SoCal pilot uses excess power to create hydrogen

  • Market: Electricity, Natural gas
  • 07/12/16

SoCal Gas said a pilot program it funds has successfully injected hydrogen — created with the use of excess renewable power — into a natural gas pipeline using technology that may one day help smooth the intermittent nature of solar and wind power.

SoCal's power-to-gas (P2G) pilot program at the University of California Irvine's Advanced Power & Energy Program has converted surplus renewable solar and wind energy into hydrogen which can be blended with natural gas for use in homes or as a power-plant fuel.

The research "lays the groundwork for leveraging the natural gas infrastructure already in place for the storage and transmission of renewable energy," said Jeff Reed, SoCal's director of business strategy and advanced technology.

As wind and solar production increases "energy storage will be a critical component for grid reliability," Reed said.

Wind generation often peaks overnight and in the spring and fall when electric demand is low. The California grid struggles with excess solar generation daily which reduces demand and profitability for the state's existing gas-fired generators.

"One of the big challenges we have faced in adding wind and solar to the grid is what to do with the excess electricity," said Jack Brouwer, associate director of the university's advanced energy program. P2G technology offers a way to avoid curtailing renewable output when electric demand is low. Instead, excess electricity can be used to make hydrogen that can be integrated into the existing gas pipeline network for use at a later time, Brouwer said.

The technology utilizes an electrolyzer that uses excess renewable electricity to split water into hydrogen and oxygen. Oxygen is released into the atmosphere while the hydrogen is compressed and sent through a stainless steel tube to an injection point in a gas pipeline near a university power plant. Hydrogen mixes with natural gas and is burned to generate electricity and heat for the campus.

Hydrogen produced from electricity and water can also be converted into methane and injected into a pipeline system for distribution or to be stored underground. SoCal said more than 12TWh of electric equivalent storage can be accommodated on its system in southern California.

The pilot project began last summer. The technology is also in use in Germany which is working to integrate its abundant renewable generation.
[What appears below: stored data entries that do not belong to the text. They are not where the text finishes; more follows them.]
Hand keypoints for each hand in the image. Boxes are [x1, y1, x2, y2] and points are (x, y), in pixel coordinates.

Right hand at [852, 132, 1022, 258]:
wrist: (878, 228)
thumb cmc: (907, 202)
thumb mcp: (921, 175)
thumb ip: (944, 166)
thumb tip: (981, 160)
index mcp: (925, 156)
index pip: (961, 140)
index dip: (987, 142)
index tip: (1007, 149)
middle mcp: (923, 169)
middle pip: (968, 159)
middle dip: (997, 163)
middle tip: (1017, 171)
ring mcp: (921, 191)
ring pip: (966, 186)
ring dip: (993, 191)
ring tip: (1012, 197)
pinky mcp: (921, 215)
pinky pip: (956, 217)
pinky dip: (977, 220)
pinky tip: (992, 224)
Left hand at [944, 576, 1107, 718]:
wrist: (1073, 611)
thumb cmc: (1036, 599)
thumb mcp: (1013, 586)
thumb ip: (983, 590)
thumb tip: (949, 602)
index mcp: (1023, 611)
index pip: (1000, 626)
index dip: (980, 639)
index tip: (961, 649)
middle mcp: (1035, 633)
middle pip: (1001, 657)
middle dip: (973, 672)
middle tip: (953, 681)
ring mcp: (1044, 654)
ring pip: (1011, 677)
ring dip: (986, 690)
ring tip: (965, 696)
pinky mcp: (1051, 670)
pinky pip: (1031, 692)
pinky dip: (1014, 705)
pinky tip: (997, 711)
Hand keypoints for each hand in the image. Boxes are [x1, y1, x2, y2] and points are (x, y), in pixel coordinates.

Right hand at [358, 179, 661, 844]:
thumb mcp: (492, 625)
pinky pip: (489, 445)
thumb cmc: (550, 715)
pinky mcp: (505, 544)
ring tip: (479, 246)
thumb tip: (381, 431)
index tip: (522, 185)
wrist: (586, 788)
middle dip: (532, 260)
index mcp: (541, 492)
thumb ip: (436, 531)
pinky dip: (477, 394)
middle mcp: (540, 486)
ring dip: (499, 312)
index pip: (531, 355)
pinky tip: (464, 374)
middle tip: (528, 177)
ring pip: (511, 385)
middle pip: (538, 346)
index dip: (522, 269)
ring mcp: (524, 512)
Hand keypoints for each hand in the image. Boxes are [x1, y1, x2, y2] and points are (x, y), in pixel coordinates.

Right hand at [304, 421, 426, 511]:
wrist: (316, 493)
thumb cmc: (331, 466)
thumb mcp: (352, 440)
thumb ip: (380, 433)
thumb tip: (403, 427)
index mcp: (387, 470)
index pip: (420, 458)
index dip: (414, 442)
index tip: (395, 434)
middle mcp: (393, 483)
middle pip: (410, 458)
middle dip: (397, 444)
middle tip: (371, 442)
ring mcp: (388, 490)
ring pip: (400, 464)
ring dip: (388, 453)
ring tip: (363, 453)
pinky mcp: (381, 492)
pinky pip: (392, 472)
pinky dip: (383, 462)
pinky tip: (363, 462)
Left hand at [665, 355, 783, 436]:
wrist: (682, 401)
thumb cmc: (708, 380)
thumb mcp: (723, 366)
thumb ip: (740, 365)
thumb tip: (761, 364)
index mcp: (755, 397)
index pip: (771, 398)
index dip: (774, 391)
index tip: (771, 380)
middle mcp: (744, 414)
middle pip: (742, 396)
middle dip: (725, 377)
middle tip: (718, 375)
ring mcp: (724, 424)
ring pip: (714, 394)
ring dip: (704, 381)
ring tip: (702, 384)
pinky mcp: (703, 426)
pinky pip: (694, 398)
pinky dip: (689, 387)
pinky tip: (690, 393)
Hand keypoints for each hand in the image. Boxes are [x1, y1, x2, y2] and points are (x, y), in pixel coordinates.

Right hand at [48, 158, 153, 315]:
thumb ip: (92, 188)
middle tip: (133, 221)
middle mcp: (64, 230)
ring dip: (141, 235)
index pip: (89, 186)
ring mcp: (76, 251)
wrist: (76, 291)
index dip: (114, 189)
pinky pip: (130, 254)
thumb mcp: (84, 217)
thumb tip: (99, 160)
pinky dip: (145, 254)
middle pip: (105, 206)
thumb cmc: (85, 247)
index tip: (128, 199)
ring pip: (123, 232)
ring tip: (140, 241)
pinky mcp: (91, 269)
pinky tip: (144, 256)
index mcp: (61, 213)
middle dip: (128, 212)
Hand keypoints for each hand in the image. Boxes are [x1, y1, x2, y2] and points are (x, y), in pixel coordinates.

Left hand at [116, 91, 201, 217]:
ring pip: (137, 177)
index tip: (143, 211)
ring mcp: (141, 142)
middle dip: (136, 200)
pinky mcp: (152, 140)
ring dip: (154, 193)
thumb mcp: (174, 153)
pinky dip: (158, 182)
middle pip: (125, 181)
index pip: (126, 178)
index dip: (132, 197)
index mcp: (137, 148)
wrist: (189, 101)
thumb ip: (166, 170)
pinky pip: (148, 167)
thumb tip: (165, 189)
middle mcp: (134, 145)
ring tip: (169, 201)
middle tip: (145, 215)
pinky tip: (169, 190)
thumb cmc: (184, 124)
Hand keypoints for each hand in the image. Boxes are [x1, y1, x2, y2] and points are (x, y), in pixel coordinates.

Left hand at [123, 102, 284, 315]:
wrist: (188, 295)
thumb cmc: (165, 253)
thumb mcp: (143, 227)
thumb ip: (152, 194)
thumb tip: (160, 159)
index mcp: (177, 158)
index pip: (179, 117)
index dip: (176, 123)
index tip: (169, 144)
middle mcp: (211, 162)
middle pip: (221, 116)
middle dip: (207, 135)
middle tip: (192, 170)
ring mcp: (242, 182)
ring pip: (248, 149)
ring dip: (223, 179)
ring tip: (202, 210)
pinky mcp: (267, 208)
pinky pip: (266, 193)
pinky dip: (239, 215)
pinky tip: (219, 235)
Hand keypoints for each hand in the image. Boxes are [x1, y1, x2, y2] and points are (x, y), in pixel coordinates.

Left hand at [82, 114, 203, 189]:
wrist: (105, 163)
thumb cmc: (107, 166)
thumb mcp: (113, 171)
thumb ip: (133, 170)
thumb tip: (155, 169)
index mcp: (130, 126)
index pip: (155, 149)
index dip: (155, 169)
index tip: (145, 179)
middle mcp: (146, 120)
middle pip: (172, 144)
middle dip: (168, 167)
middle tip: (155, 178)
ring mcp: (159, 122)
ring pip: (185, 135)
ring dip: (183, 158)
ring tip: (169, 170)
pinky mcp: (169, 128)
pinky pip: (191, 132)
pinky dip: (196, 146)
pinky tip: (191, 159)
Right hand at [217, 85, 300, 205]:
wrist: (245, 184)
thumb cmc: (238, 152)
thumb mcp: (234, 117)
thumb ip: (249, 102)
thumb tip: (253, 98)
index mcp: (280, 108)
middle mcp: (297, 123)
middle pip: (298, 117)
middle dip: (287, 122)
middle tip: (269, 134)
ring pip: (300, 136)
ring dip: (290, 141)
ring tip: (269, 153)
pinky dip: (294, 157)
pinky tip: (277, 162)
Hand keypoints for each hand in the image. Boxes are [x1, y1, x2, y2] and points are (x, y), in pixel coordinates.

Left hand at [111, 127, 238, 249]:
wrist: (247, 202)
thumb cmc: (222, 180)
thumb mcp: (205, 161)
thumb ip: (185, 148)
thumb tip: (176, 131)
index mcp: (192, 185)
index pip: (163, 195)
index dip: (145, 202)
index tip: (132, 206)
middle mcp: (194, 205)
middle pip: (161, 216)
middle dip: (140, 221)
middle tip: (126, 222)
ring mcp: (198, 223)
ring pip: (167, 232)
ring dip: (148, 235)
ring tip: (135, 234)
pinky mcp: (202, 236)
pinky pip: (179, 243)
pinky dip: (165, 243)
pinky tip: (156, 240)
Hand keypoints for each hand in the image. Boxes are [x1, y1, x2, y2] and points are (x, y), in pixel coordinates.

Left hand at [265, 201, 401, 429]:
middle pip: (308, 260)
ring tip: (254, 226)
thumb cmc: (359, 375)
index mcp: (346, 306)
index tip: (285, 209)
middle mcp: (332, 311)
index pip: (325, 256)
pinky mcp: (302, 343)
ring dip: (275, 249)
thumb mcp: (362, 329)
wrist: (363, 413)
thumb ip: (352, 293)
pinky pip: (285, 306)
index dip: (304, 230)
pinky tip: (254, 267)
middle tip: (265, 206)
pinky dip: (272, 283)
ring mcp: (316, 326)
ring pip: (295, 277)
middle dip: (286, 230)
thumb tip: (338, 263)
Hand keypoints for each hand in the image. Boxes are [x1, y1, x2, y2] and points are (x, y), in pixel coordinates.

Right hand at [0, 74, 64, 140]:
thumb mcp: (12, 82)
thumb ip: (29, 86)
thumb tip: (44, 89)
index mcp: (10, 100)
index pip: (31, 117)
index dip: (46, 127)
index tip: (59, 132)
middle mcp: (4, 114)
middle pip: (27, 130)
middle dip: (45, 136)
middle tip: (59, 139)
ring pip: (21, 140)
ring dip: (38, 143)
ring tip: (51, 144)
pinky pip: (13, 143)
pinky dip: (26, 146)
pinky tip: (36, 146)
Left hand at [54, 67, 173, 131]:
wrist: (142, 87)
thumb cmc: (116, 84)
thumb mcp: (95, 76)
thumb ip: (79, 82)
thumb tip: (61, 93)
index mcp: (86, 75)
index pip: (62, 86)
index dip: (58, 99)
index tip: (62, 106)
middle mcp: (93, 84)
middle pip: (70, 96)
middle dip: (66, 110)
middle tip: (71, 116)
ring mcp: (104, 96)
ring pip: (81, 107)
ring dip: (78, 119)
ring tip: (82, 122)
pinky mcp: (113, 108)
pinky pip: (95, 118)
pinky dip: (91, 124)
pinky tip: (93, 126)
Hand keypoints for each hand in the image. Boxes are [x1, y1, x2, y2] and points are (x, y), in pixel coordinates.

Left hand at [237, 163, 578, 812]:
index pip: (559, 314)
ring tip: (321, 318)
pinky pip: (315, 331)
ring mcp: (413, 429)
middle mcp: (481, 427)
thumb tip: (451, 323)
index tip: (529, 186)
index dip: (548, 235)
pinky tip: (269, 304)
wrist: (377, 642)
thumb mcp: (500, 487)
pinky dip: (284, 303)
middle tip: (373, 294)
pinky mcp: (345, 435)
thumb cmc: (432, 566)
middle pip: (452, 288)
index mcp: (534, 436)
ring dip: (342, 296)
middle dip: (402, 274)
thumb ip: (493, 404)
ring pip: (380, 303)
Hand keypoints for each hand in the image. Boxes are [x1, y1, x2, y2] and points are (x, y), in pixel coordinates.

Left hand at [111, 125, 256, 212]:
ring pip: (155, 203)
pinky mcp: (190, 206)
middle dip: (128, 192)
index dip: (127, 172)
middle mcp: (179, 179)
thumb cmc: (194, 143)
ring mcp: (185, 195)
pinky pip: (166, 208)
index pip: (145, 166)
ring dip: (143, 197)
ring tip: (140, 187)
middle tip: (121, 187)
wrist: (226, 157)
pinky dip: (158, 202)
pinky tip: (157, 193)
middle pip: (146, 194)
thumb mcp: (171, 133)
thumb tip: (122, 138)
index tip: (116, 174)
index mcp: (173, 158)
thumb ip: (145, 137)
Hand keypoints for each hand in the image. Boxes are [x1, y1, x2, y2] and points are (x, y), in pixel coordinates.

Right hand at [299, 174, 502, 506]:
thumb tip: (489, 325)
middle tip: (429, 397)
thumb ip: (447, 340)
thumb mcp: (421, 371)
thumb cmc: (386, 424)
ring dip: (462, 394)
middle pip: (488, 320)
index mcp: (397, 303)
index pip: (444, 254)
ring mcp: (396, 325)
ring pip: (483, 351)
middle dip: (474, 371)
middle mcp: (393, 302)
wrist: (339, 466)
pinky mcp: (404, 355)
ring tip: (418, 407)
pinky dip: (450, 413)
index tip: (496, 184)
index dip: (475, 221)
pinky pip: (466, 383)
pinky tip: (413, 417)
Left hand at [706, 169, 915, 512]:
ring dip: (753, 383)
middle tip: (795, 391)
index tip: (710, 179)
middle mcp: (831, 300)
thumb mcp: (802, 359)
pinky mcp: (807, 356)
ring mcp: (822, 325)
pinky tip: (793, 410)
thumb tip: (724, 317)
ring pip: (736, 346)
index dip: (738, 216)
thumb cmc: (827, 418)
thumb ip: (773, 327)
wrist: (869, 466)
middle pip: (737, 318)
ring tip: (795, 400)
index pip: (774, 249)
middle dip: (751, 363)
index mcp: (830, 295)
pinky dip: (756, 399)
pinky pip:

California researchers are monitoring the process to determine whether P2G is feasible on statewide or regional power grids.

California has a mandate to use renewables to supply 50pc of its electricity by 2030. San Diego has a more ambitious goal of goal of using 100pc renewable energy use by 2035.

San Diego Gas & Electric, the main utility for the city, is owned by Sempra Energy, also the parent of SoCal Gas.

Storage of hydrogen in existing gas infrastructure "could become the most important technology for enabling a 100-percent renewable future," Brouwer said.

US tech company Google said this week it is on track to buy enough renewable power to match 100pc of its operations in 2017 although it cannot buy renewable power exclusively. To meet its goal, Google will use a mix of direct energy purchases, the retirement of renewable energy certificates and utility tariff programs. Google ranks as the world's largest corporate buyer of wind and solar power, followed by Microsoft, Cisco Systems, Apple, Kohl's department stores and others.